Kansas’ tax collections have been better than expected since July, some good news as the COVID-19 pandemic have hit state budgets hard nationwide.


The state is $108.4 million ahead of its estimated projections, with $2.3 billion in total tax collections for the first quarter of this fiscal year, said Gov. Laura Kelly. The quarter ended Wednesday.


Compared to the same three-month period last year, that’s a 29.7% increase in revenue, most of it due to the fact that the income tax filing deadline was pushed back as a result of the pandemic.


"Since I took office, my administration has returned to responsible fiscal practices that have allowed Kansas to successfully remain financially healthy, even as we respond to the COVID-19 pandemic," Kelly said in a news release. "While there is optimism with these projections, we must remain committed to fiscal steadiness, public health and support our core services like education, infrastructure and economic development, which will enable Kansas to remain on the path to recovery."

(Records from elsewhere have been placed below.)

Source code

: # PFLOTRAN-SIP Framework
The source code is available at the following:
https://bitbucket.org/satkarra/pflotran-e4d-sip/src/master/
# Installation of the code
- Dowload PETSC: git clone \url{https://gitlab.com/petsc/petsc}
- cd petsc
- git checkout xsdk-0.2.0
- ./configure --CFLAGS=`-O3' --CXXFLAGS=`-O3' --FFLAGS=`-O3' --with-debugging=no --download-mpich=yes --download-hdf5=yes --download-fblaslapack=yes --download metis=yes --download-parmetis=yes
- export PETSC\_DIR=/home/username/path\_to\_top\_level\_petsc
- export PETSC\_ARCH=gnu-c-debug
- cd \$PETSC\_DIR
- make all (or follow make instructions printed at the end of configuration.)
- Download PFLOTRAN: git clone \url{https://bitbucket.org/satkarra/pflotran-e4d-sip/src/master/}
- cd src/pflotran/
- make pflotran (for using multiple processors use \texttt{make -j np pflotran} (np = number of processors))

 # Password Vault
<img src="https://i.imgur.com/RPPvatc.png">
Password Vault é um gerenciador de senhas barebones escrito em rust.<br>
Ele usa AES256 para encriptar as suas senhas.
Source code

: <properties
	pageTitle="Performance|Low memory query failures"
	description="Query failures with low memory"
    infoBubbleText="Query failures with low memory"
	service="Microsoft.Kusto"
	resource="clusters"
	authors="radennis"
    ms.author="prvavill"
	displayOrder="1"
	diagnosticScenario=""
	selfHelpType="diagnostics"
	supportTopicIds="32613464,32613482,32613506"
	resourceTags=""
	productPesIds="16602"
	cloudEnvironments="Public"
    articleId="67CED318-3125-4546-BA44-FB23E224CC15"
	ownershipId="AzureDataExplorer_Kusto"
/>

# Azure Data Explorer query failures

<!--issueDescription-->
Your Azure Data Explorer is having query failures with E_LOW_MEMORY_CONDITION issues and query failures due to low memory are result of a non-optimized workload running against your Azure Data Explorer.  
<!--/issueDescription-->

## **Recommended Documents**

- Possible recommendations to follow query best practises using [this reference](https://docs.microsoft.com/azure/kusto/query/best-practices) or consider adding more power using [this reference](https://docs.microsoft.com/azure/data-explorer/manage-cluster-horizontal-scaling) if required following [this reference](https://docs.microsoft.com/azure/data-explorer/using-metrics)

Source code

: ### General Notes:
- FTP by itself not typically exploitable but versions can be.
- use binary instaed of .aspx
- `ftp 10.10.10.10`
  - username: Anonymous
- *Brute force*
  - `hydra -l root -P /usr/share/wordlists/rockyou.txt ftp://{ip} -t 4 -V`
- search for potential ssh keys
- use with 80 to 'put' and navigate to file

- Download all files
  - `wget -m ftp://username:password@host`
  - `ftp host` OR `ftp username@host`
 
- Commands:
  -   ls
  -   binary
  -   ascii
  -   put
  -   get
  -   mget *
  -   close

While revenue is better than expected, the virus’ effects are still seen when compared to pre-pandemic levels. September's total tax collections were $728.9 million, a 2% decrease from the previous September.


Individual and corporate income tax collections beat out projections, with corporate tax revenue being 50% more than expected. In total, Kansas saw around $450 million in income tax revenue.


Retail sales tax revenue was 1.2%, or $2.4 million, less than the estimate, with $195.6 million collected. The governor’s office attributed the decline to temporary changes in consumer habits as the school year started.


But compensating-use tax collections are seeing growth, the state said, partially due to more online consuming and "increased registrations of out-of-state retailers to collect and remit taxes to the state."


It remains to be seen how tax collections will continue to fare for the rest of the year.


"The impact that the pandemic will have on the economy during the fall and winter months is uncertain at best," said Secretary Mark Burghart of the Department of Revenue.